What about hallucinations? What about explainability? What about data integrity?

Let’s tackle the first two at the same time.

The problem with financial data is it’s extremely messy and, in its raw state, doesn’t mean a lot to the average user let alone the average computer system. Layering a generic LLM (large language model) over the top of a few billion raw transactions to give you answers on what’s happening with your user base, is a slow, expensive and ill-advised project.

Generic LLMs are not built for processing, understanding and enriching transactions a billion times over. You need to use the right tools for the right tasks. Streamlined financial models can process an unlimited amount of transactions and generate accurate insights that a generic LLM can interpret and play back for any given situation with confidence. The generic LLM does the ‘finding’ bit rather than the ‘calculating’ bit of the task. By constraining the model to specified tasks and enforcing it to play back the information, it’s discerning the insights it gives, meaning you can eliminate hallucinations and give solid explainability.

An example:

Input: How many of my customers are gamblers?

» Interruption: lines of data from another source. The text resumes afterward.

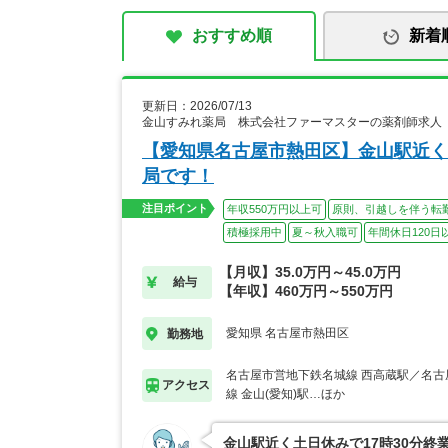
おすすめ順
新着
更新日：2026/07/13
金山すみれ薬局 株式会社ファーマスターの薬剤師求人
【愛知県名古屋市熱田区】金山駅近く
局です！
注目ポイント
年収550万円以上可
原則、引越しを伴う転
積極採用中
夏～秋入職可
年間休日120日
【月収】35.0万円～45.0万円
給与
【年収】460万円～550万円
愛知県 名古屋市熱田区
勤務地
名古屋市営地下鉄名城線 西高蔵駅／名古
アクセス
線 金山(愛知)駅…ほか
金山駅近く土日休みで17時30分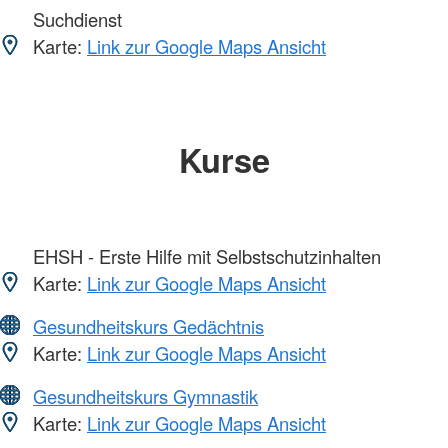
Suchdienst
Karte:
Link zur Google Maps Ansicht
Kurse
EHSH - Erste Hilfe mit Selbstschutzinhalten
Karte:
Link zur Google Maps Ansicht
Gesundheitskurs Gedächtnis
Karte:
Link zur Google Maps Ansicht
Gesundheitskurs Gymnastik
Karte:
Link zur Google Maps Ansicht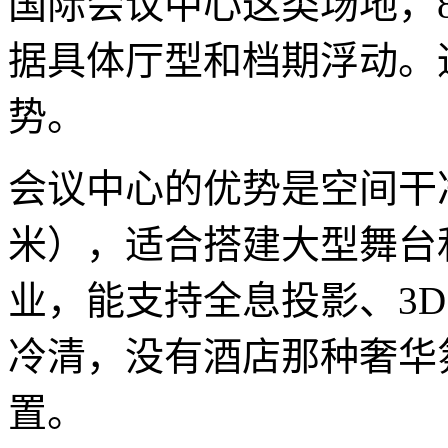
国际会议中心这类场地，80
据具体厅型和档期浮动。
势。
会议中心的优势是空间干净
米），适合搭建大型舞台
业，能支持全息投影、3
冷清，没有酒店那种奢华
置。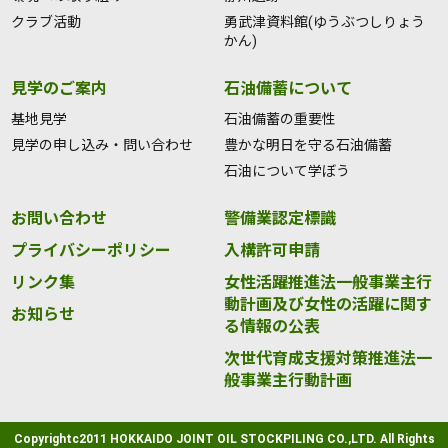
クラブ活動
勇武津資料館(ゆうぶつしりょう
かん)
見学のご案内
石油備蓄について
基地見学
石油備蓄の重要性
見学の申し込み・問い合わせ
豊かな明日を守る石油備蓄
石油について学ぼう
お問い合わせ
警備業認定標識
プライバシーポリシー
入構許可申請
リンク集
女性活躍推進法一般事業主行
動計画及び女性の活躍に関す
お知らせ
る情報の公表
次世代育成支援対策推進法一
般事業主行動計画
Copyrightc2011 HOKKAIDO JOINT OIL STOCKPILING CO.,LTD. All Rights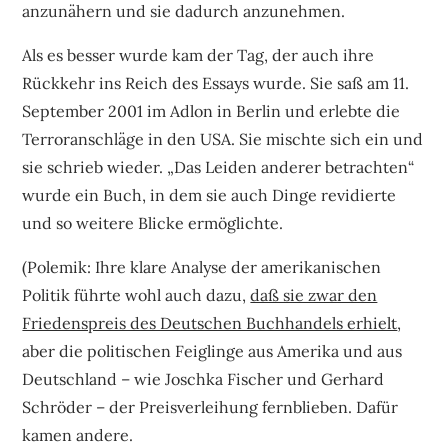
anzunähern und sie dadurch anzunehmen.
Als es besser wurde kam der Tag, der auch ihre
Rückkehr ins Reich des Essays wurde. Sie saß am 11.
September 2001 im Adlon in Berlin und erlebte die
Terroranschläge in den USA. Sie mischte sich ein und
sie schrieb wieder. „Das Leiden anderer betrachten“
wurde ein Buch, in dem sie auch Dinge revidierte
und so weitere Blicke ermöglichte.
(Polemik: Ihre klare Analyse der amerikanischen
Politik führte wohl auch dazu,
daß sie zwar den
Friedenspreis des Deutschen Buchhandels erhielt
,
aber die politischen Feiglinge aus Amerika und aus
Deutschland – wie Joschka Fischer und Gerhard
Schröder – der Preisverleihung fernblieben. Dafür
kamen andere.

Model response: There are 245,769 customers that are gamblers in your user base. This is determined by all of the customers listed having consistent spending (at least 5% of their income) in the ‘gambling’ category over the past six months. Would you like to get in touch with this cohort of customers?

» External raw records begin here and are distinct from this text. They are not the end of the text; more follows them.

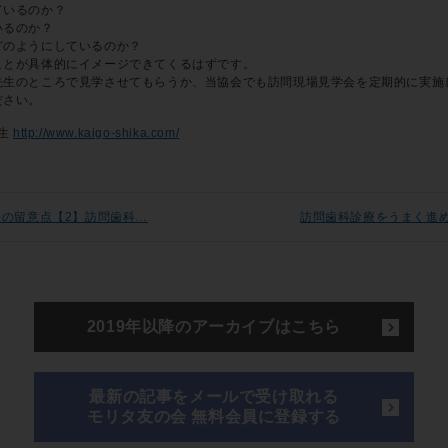
ているのか？
いるのか？
どのようにしているのか？
ことが具体的にイメージできてくるはずです。
先生のところで見学させてもらうか、当協会でも訪問現場見学会を定期的に実施
ださい。
先生
http://www.kaigo-shika.com/
の留意点【2】訪問歯科…
訪問歯科診療をうまく進
2019年以降のアーカイブはこちら
最新の記事をメールで受け取れる
モリタ友の会 無料会員に登録する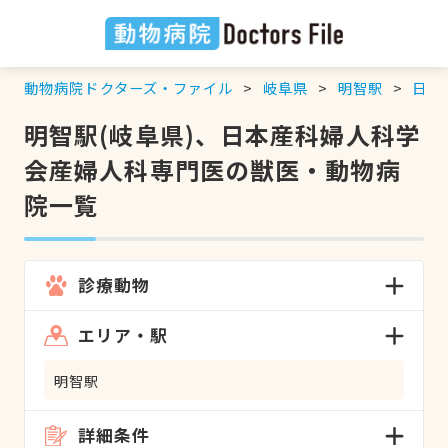
動物病院ドクターズ・ファイル
岐阜県
明智駅
日本
明智駅(岐阜県)、日本産科婦人科学
会産婦人科専門医の獣医・動物病
院一覧
診療動物
エリア・駅
明智駅
詳細条件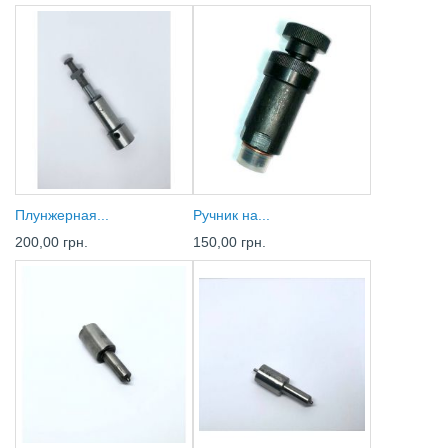
Плунжерная...
Ручник на...
200,00 грн.
150,00 грн.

Data integrity is everything
The time, cost and effort saved by being able to confidently run a query like this and countless others is monumental versus what businesses have today. But it only works when you have reliable data. Even though it seems simple enough, if you were to try and do this query over a raw data set without enrichment, it would be costly, unreliable and inconsistent. Once you have data that is easy for the model to understand, with key insights to quickly interpret, you can confidently string these queries together again and again creating limitless possibilities.

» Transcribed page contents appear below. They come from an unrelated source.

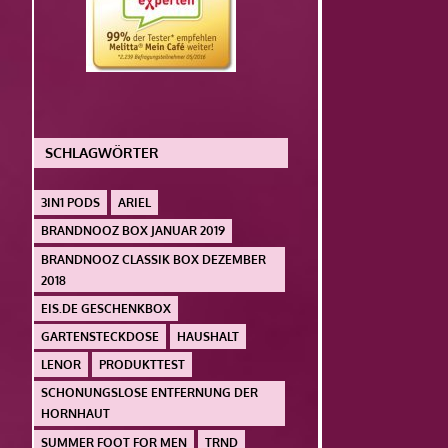
SCHLAGWÖRTER
3IN1 PODS
ARIEL
BRANDNOOZ BOX JANUAR 2019
BRANDNOOZ CLASSIK BOX DEZEMBER
2018
EIS.DE GESCHENKBOX
GARTENSTECKDOSE
HAUSHALT
LENOR
PRODUKTTEST
SCHONUNGSLOSE ENTFERNUNG DER
HORNHAUT
SUMMER FOOT FOR MEN
TRND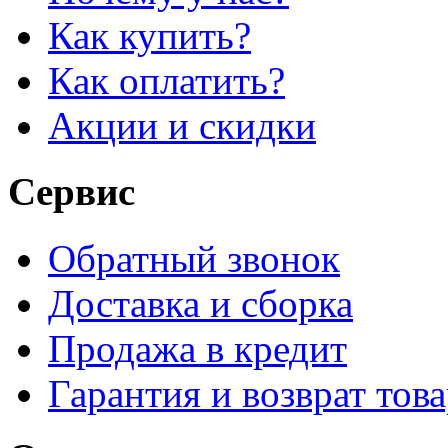
Как купить?
Как оплатить?
Акции и скидки
Сервис
Обратный звонок
Доставка и сборка
Продажа в кредит
Гарантия и возврат тов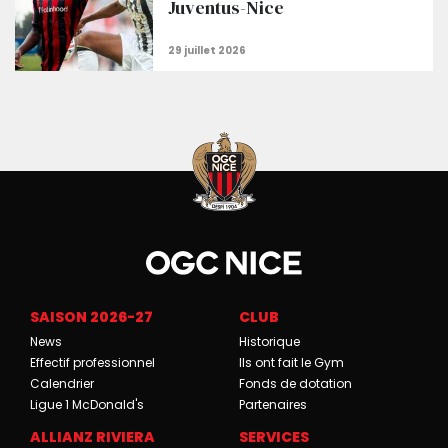
Juventus-Nice
SAISON 2026-27
CLUB
News
Historique
Effectif professionnel
Ils ont fait le Gym
Calendrier
Fonds de dotation
Ligue 1 McDonald's
Partenaires
ALLIANZ RIVIERA
SERVICES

Data integrity is a key constraint that anyone dealing with financial data should have at the front of their mind. Knowing where the data is going, locking it down to a contained environment and only pushing it out from there given the users’ consent. This is where enterprise models like Google’s PaLM 2 become more favourable over something like GPT4– knowing you can lock down the sensitive data, perform analytics on it and interpret the finding with an LLM in one single instance.

A glimpse into the future…
So what does financial services nirvana look like? Well I’m confident that my view will be outdated extremely quickly, but, for the time being:

On your way to the airport your financial app notifies you that, having seen the flight purchases among your transactions, it’s confident you’re going to be abroad for the next week. Given your daily spending habits over the last few months it recommends transferring £1,000 onto a travel card to cover your spending for the trip.

This transfer may put at risk some outgoing obligation while you’re away given the rise in utilities in recent weeks. It recommends to accommodate for this that you draw down on your instant saver account into your current account £200. So that you don’t impact your savings too heavily, though, it can initiate a round-up service so that you can passively increase your savings account back to where it was over the following months.

It has also reviewed the terms of your credit card, informs you that you have lounge access in the majority of airports in the area. It asks if it should book you into the lounge at the airport destination logged in your Uber trip.

All of this could be actioned with one simple ‘yes’. This is finances working for you, not you working for finances.

What is Bud’s role in this? The platform is the layer of intelligence serving transaction and analytical models, building a foundation of accurate data that tailored LLMs can be layered over. Bud’s fintech, neobank and small and large financial institution clients license this technology, taking data analytics work from weeks to seconds and making these outcomes a reality for their customers.